The very first steps to creating a data pipeline are to connect organizational data sources to Foundry and get data flowing through the system. Initially, the emphasis should be on validating that data is high-quality and can serve as a reliable foundation for use case development, model development, and analytics.

This section of documentation focuses on the initial stages of creating a pipeline, when business requirements may still be in flux and changes to pipeline logic are occurring frequently. In this phase, the emphasis is on laying a solid foundation—both to support target use cases and to enable pipeline maintenance in the future.

Initial steps

In most cases, these are the initial steps you should follow in pipeline development:

  • Set up the recommended Project structure so that data security and governance are organized from the very beginning of your development process.
  • Create a batch pipeline in Pipeline Builder or Code Repositories to process input datasets, perform data cleaning and filtering, and join with other datasets to create high-quality datasets that can feed into the Ontology to support workflow development.
  • Map your final datasets into object types and link types in the Ontology.
  • Set up schedules so that data begins to flow through regularly.

Beyond these steps, there are a number of steps you can take to make your pipeline more robust and scalable, including adding unit tests, setting up a branching and release process, and defining health checks. Learn about best practices for pipeline development.

Incremental pipelines

If the scale of changes to the input data flowing into your pipeline is high, it may be best to create an incremental pipeline to process the changed data in a performant way.

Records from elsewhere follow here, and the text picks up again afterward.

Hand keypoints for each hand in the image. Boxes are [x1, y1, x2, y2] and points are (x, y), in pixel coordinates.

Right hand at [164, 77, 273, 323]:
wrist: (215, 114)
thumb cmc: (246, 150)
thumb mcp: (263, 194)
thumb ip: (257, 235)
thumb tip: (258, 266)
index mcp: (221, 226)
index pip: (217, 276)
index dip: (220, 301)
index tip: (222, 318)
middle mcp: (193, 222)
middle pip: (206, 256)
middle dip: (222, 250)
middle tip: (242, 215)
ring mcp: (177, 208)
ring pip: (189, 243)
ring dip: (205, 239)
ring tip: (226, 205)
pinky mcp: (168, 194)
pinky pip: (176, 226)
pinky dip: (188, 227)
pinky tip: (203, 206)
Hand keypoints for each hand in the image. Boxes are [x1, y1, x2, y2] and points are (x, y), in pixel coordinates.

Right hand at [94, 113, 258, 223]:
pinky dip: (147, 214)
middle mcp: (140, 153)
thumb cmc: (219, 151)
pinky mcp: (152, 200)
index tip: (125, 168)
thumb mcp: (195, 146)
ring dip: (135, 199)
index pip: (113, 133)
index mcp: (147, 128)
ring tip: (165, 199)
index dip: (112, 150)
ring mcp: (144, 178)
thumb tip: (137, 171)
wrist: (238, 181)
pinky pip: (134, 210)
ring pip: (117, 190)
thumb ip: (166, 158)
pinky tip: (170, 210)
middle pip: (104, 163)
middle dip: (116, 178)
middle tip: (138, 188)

In most cases, you can begin with a batch pipeline and put an incremental pipeline into place afterwards to improve performance and reduce latency.

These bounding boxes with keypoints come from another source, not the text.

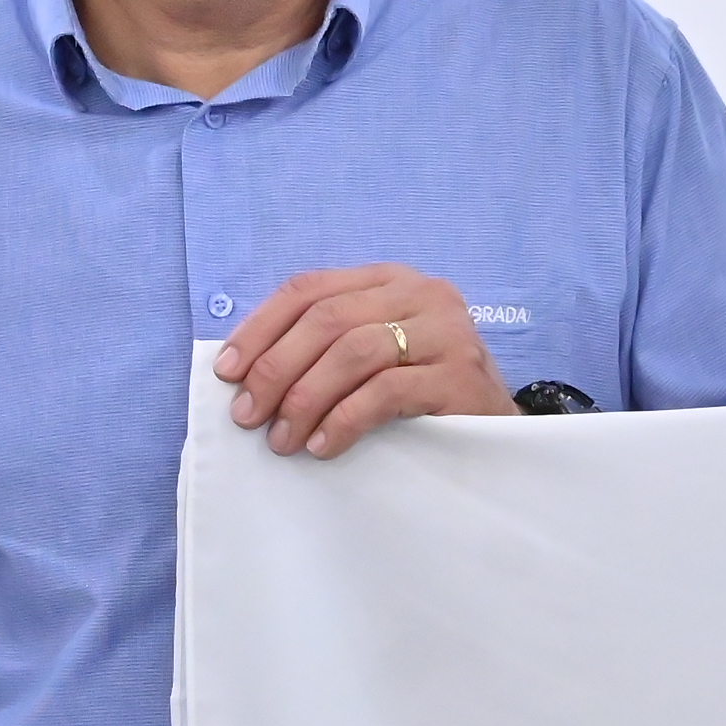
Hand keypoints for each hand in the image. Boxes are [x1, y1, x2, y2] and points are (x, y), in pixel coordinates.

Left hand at [213, 266, 515, 456]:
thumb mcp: (375, 357)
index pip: (309, 289)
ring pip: (353, 352)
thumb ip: (326, 347)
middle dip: (276, 369)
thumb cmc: (423, 396)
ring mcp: (445, 330)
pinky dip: (344, 419)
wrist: (499, 430)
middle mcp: (421, 293)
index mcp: (389, 280)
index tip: (226, 372)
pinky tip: (324, 445)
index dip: (260, 329)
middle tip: (249, 415)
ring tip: (284, 440)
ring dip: (305, 398)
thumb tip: (245, 371)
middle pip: (326, 319)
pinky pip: (385, 391)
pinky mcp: (461, 374)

In some cases, it is preferable to design your pipeline to be incremental from the start, especially when you know that the scale of new data flowing into your pipeline will be very high. However, writing and maintaining incremental pipelines comes with much more complexity than batch pipelines. Learn more about the different types of pipelines in Foundry.

Streaming pipelines

If the requirements for the latency of your data are very low, it may be best to create a streaming pipeline to process input data in a performant way. Given streaming pipelines are only as fast as their slowest component, pipelines should be designed from the start to ensure the pipeline will hit the target latency and throughput. Review our comparison of streaming versus batch processes for a more nuanced analysis.